> **Task input**:

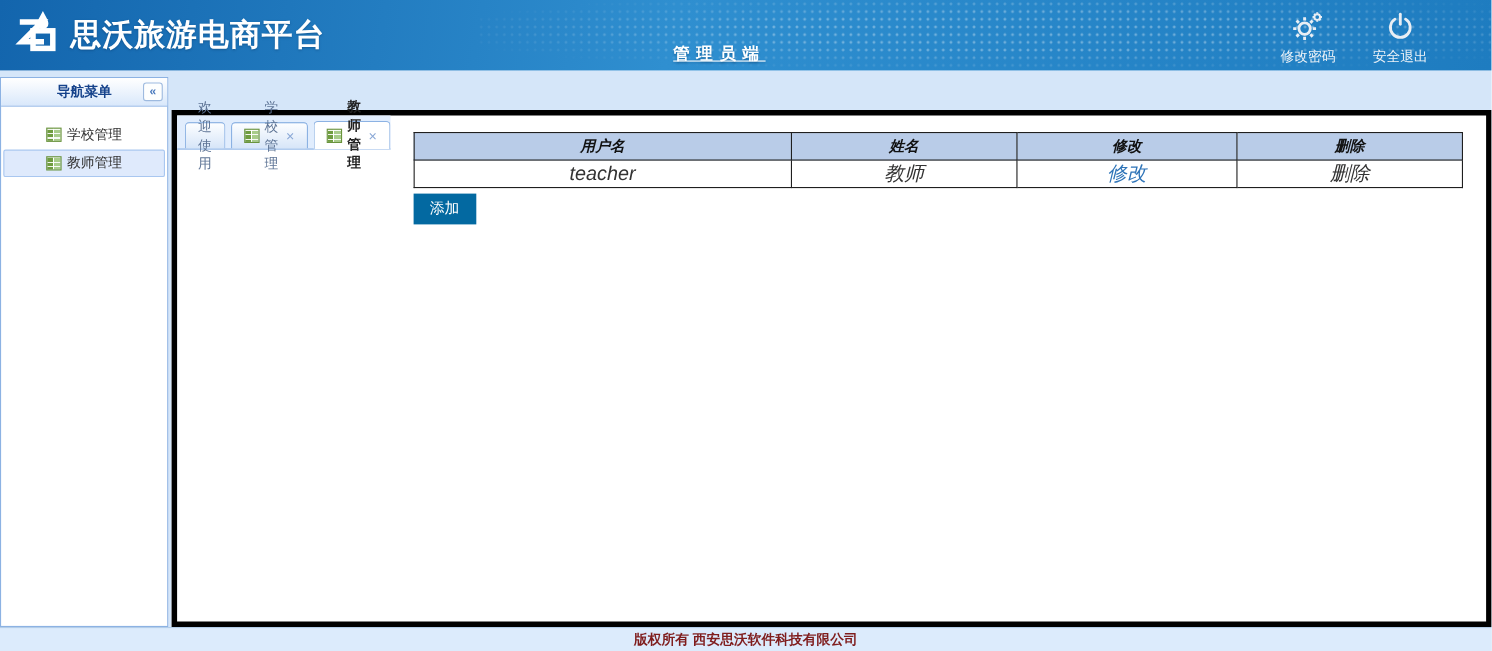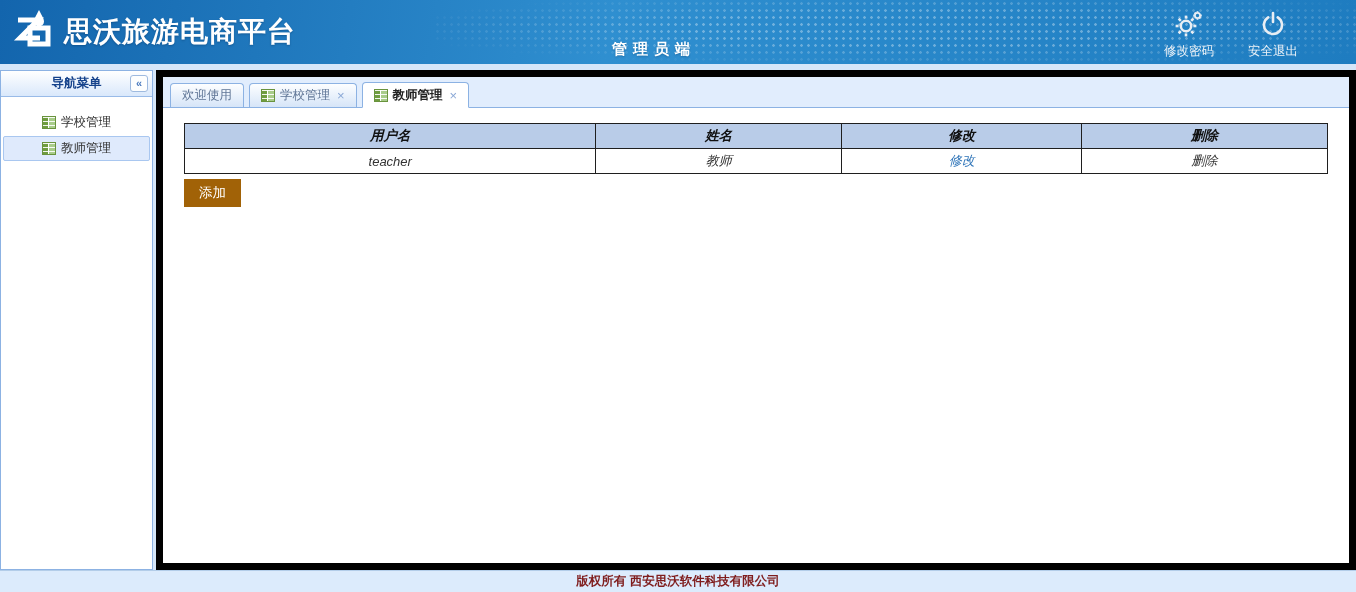--- a/index.html
+++ b/index.html
@@ -25,20 +25,21 @@
     pointer-events:none;
   }
   .logo { position:absolute; left:10px; top:8px; display:flex; align-items:center; gap:6px; }
   .logo-mark { width:48px; height:48px; }
   .logo-text { color:#fff; font-size:28px; font-weight:bold; letter-spacing:1px;
                text-shadow:0 1px 2px rgba(0,40,80,.35);font-family:Liberation Mono, monospace; }
   .role-label {
     position:absolute; left:612px; top:40px;
     color:#fff; font-size:15px; font-weight:bold; letter-spacing:6px;
     text-shadow:0 1px 2px rgba(0,40,80,.3);
+    text-decoration:underline;
   }
   .header-actions { position:absolute; right:58px; top:10px; display:flex; gap:34px; }
   .header-action { display:flex; flex-direction:column; align-items:center; gap:5px;
                    color:#eef3f8; font-size:12.5px; cursor:pointer; }
   .header-action svg { display:block; }
 
   
   .workspace { flex:1; display:flex; gap:3px; padding-top:6px; min-height:0; }
 
   
@@ -83,22 +84,22 @@
   }
   .menu-item.selected { background:#dfeafc; border-color:#a9c7f0; border-radius:2px; }
   .grid-icon {
     width:14px; height:13px; flex:0 0 14px;
     border:1px solid #69933d; background:
       repeating-linear-gradient(to bottom, rgba(255,255,255,.9) 0 1px, transparent 1px 4px),
       linear-gradient(to right,#6f9c3f 0 5px,#ffffff 5px 6px,#a8cc8a 6px);
   }
 
   
-  .main-panel { flex:1; background:#fff; border:7px solid #000000;
-                display:flex; flex-direction:column; min-width:0; }
+  .main-panel { flex:1; background:#fff; border:5px solid #000000;
+                display:flex; flex-direction:row; min-width:0;margin-top:30px; }
   .tabbar {
     height:31px; flex:0 0 31px; background:#e1edfd;
     border-bottom:1px solid #8cb2e3;
     display:flex; align-items:flex-end; gap:5px; padding-left:7px;
   }
   .tab {
     height:24px; display:inline-flex; align-items:center; gap:5px;
     padding:0 11px; border:1px solid #8cb2e3; border-bottom:none;
     border-radius:4px 4px 0 0;
     background:linear-gradient(#fdfeff,#d6e5f8);
@@ -107,26 +108,26 @@
   .tab.active {
     height:26px; margin-bottom:-1px; background:#fff;
     border-bottom:1px solid #fff; color:#222; font-weight:bold;
   }
   .tab .close-x { color:#8aa8d6; font-size:13px; font-weight:normal; margin-left:2px; cursor:pointer; }
 
   .content { flex:1; padding:15px 21px; overflow:hidden; }
   table.data { width:100%; border-collapse:collapse; }
   table.data th, table.data td { border:1px solid #1f1f1f; height:25px; text-align:center;font-style:italic; }
   table.data th { background:#b9cce8; color:#111; font-size:13.5px; font-weight:bold; }
-  table.data td { color:#333; font-size:13px; background:#fff; }
+  table.data td { color:#333; font-size:18px; background:#fff; }
   .col-user{width:36%;} .col-name{width:21.5%;} .col-edit{width:21%;} .col-del{width:21.5%;}
   a.link-edit { color:#2e74b8; text-decoration:none; cursor:pointer; }
   a.link-del  { color:#333;    text-decoration:none; cursor:pointer; }
   .add-btn {
-    margin-top:5px; background:#a16207; color:#fff; border:none;
+    margin-top:5px; background:#0369a1; color:#fff; border:none;
     padding:5px 15px; font-size:13.5px; cursor:pointer;
     font-family:"Liberation Sans","DejaVu Sans",sans-serif;
   }
 
   
   .footer {
     height:22px; flex:0 0 22px; background:#dcebfc; border-top:1px solid #b3cde9;
     display:flex; align-items:center; justify-content:center;
     color:#7f1d1d; font-size:12.5px; font-weight:bold;
   }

> **Written task**: Within the data above, find the lines that contain the word "margin" and copy each of them.

> **Response for this exercise**:
+                display:flex; flex-direction:row; min-width:0;margin-top:30px; }
     height:26px; margin-bottom:-1px; background:#fff;
   .tab .close-x { color:#8aa8d6; font-size:13px; font-weight:normal; margin-left:2px; cursor:pointer; }
-    margin-top:5px; background:#a16207; color:#fff; border:none;
+    margin-top:5px; background:#0369a1; color:#fff; border:none;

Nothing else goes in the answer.